En los últimos años, hemos asistido a un fenómeno preocupante en nuestras ciudades: el aumento exponencial del precio del alquiler, la conversión masiva de viviendas en pisos turísticos ilegales y el fraccionamiento de pisos en habitaciones diminutas a precios desorbitados.
Frente a esta realidad, surgen nuevas formas de especulación disfrazadas de modernidad y emprendimiento. La abogada y exparlamentaria Alejandra Jacinto ha acuñado el término «inmobros», que son el primo con ladrillo de los «criptobros». Los inmobros son pequeños inversores que, al calor de las plataformas digitales, compran viviendas, las reforman mínimamente y las exprimen al máximo a través de subarriendos, alquiler por habitaciones o turísticos. Y sí, su efecto agregado sobre el mercado es tan devastador como el de los grandes fondos.
El término utilizado por Jacinto en el diario Público no es un insulto, ni una guerra contra la libertad de empresa. Es una radiografía de un problema urgente que está afectando a miles de familias, jóvenes y trabajadores a través de alquileres inasumibles, expulsión de residentes, gentrificación y aumento exponencial de la pobreza urbana.
¿QUÉ ES UN INMOBRO?
El término puede sonar provocador, pero en realidad describe una figura que se ha ido consolidando gracias a la falta de regulación, la pasividad de muchas administraciones y la proliferación de contenido en redes sociales que promueve la inversión en vivienda como una forma de ingreso pasivo rápido.
Son canales que venden cursos, estrategias y fórmulas milagrosas para ‘vivir de las rentas’ sin tener grandes patrimonios, aprovechando rendijas legales (o directamente ilegales) para maximizar beneficios a costa del acceso a la vivienda de otras personas. Los inmobros no son necesariamente grandes propietarios.

Suelen ser individuos o pequeñas empresas que compran una o dos viviendas y las rentabilizan fragmentándolas en habitaciones —con cerraduras en cada puerta, alquileres por semanas o sin contrato— o convirtiéndolas en pisos turísticos sin licencia, aprovechando la falta de controles reales por parte de muchos ayuntamientos.
Lo que hacen, en resumen, es multiplicar el rendimiento de un inmueble sin preocuparse por el impacto social o urbano.
ECONOMÍA DE LA PRECARIEDAD
A menudo se quiere vender esta práctica como una forma de ‘democratizar la inversión’. Sin embargo, en muchas ocasiones se democratiza la especulación. La lógica del beneficio máximo, sin ética ni responsabilidad social, termina degradando el mercado para todos: empuja los precios al alza, expulsa a residentes históricos y convierte barrios enteros en lugares de tránsito o, peor aún, en parques temáticos turísticos.

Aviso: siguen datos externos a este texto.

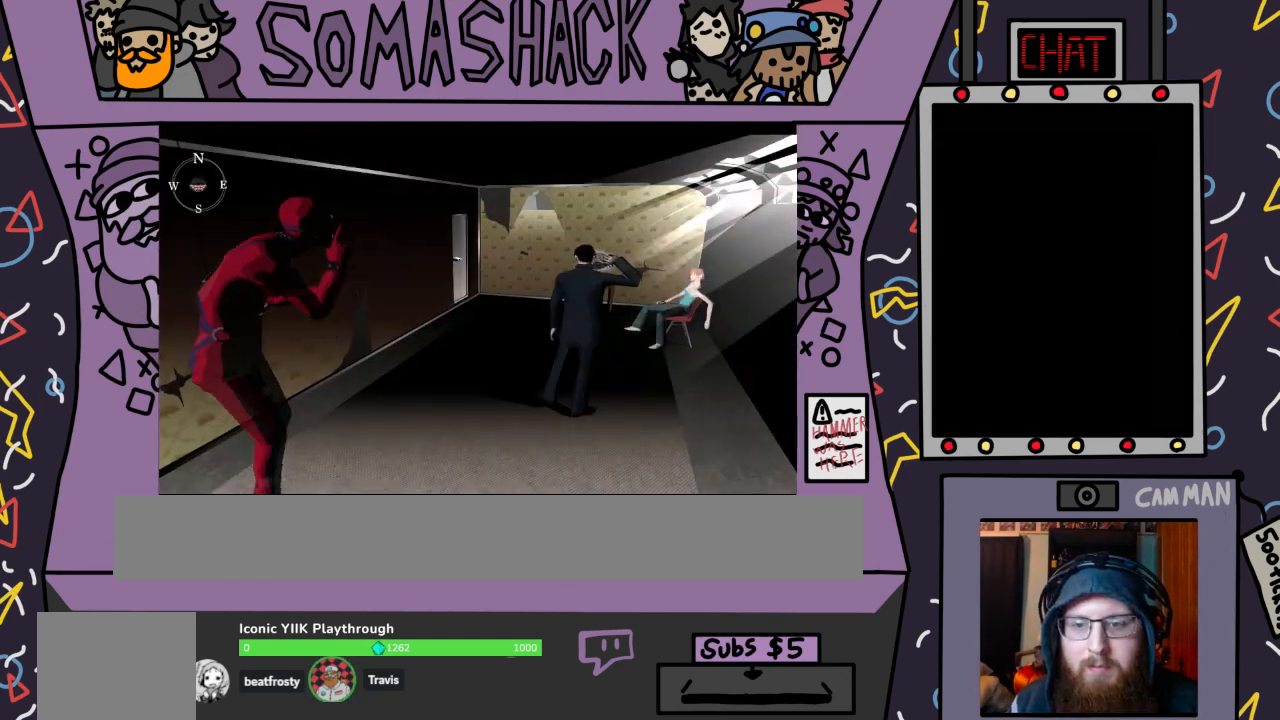
{"buttons": ["CROSS"], "left_stick": "center", "right_stick": "center", "events": [[167, "CROSS", "down"]]}
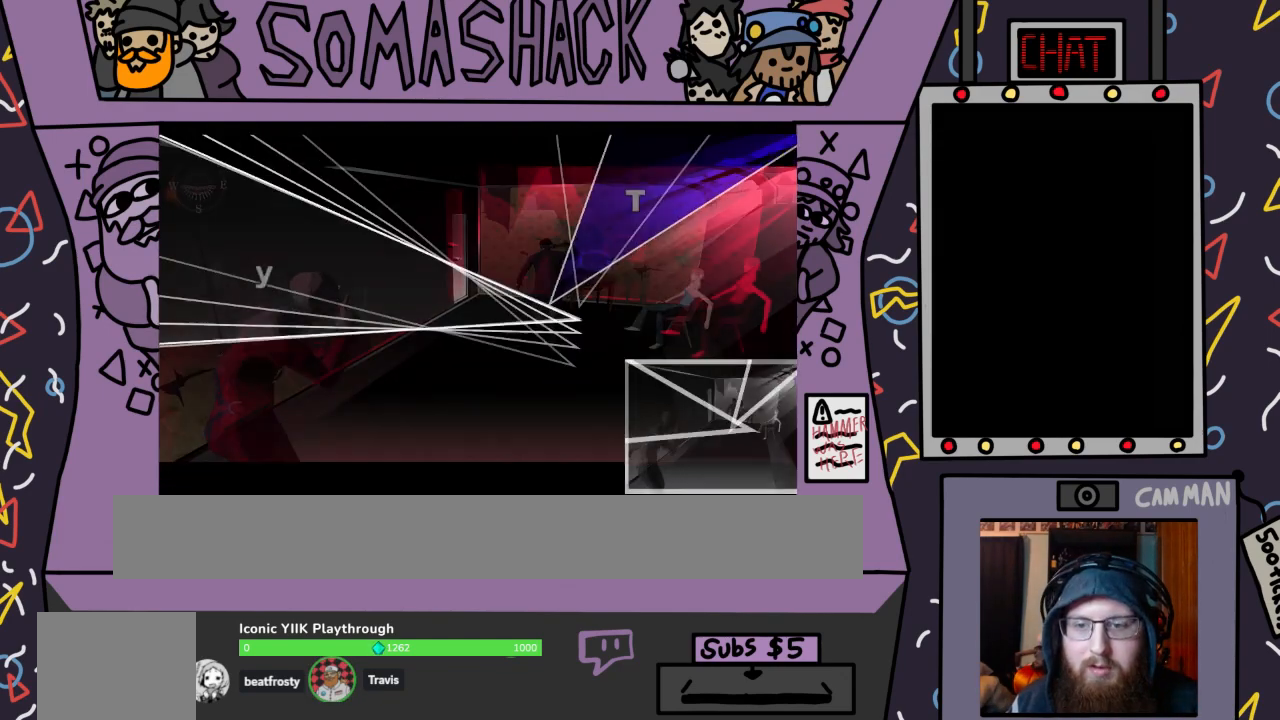
{"buttons": [], "left_stick": "left", "right_stick": "center", "events": [[367, "CROSS", "up"], [433, "left_stick", "left"]]}
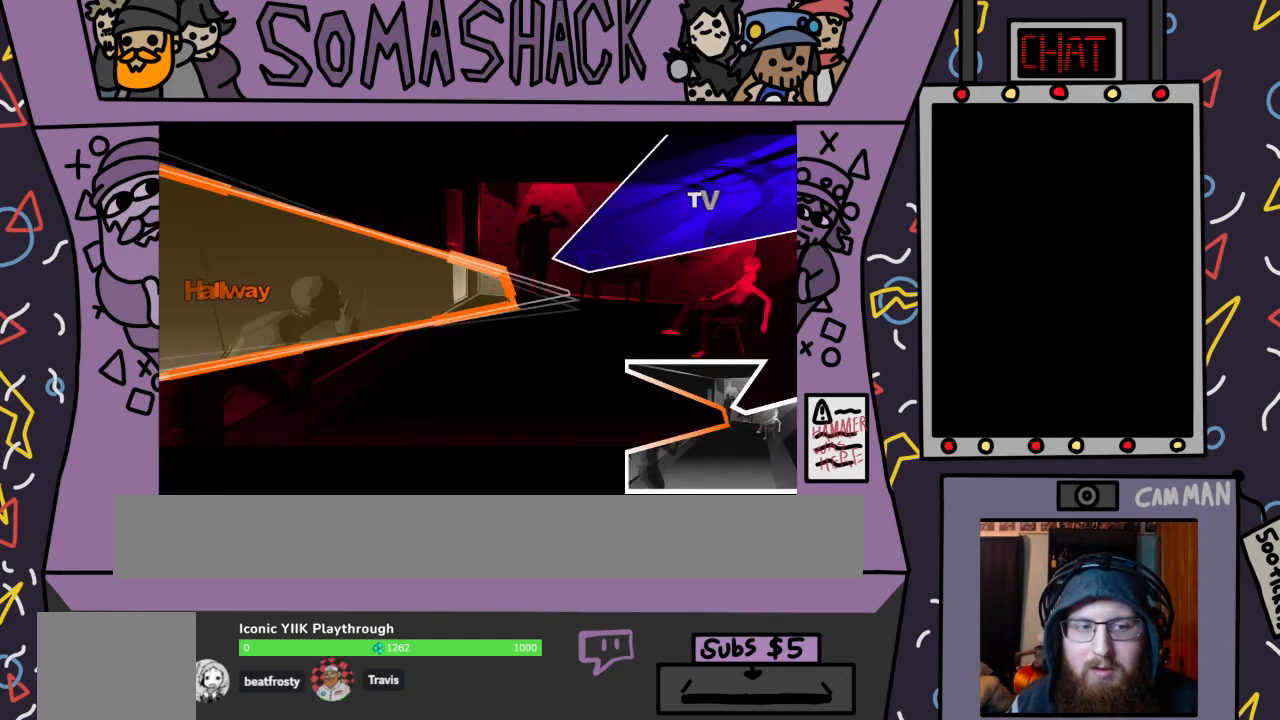
{"buttons": [], "left_stick": "left", "right_stick": "center", "events": [[233, "CROSS", "down"], [300, "CROSS", "up"]]}
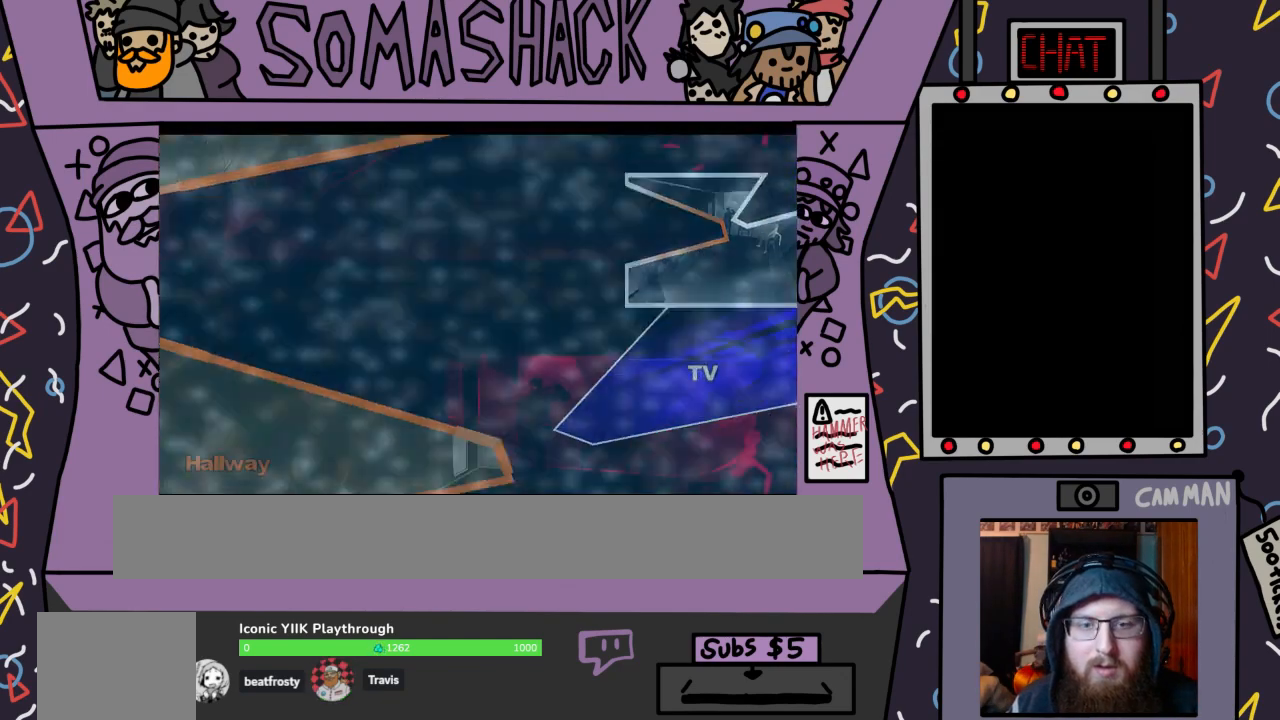
{"buttons": [], "left_stick": "center", "right_stick": "center", "events": [[33, "left_stick", "center"]]}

En muchos casos, las viviendas adquiridas por estos microinversores estaban destinadas originalmente al alquiler residencial. Su transformación en pisos por habitaciones o apartamentos turísticos no solo reduce la oferta para quienes buscan vivir en la ciudad, sino que además devalúa las condiciones de habitabilidad.
Nos encontramos con personas viviendo en espacios sin ventilación, con baños compartidos entre cinco o seis inquilinos, contratos verbales o directamente sin derechos legales. Y todo esto se da bajo la apariencia de legalidad, con un discurso que enmascara esta especulación como «emprendimiento», cuando en realidad no es más que rentismo adaptado a las nuevas herramientas digitales.
Plataformas como Airbnb, canales de YouTube o foros de inversión actúan como verdaderos catalizadores de un modelo que ve en la vivienda no un derecho, sino una oportunidad de negocio fácil y rápida.
RESPONSABILIDAD
Este fenómeno no sería posible sin la complicidad, directa o indirecta, de muchas administraciones. En algunas ciudades como Madrid se tolera abiertamente la actividad de pisos turísticos ilegales. En otras, no existen controles sobre el subarriendo o la multiplicación de contratos dentro de una misma vivienda.
Las sanciones, cuando existen, son mínimas o ineficaces. Todo esto genera un efecto llamada que incentiva la entrada de más pequeños especuladores en un mercado donde la ética brilla por su ausencia.
Además, la falta de un parque público de vivienda en alquiler contribuye a la tensión del mercado. La escasa oferta pública fuerza a quienes tienen menos recursos a depender de un mercado privado cada vez más inaccesible.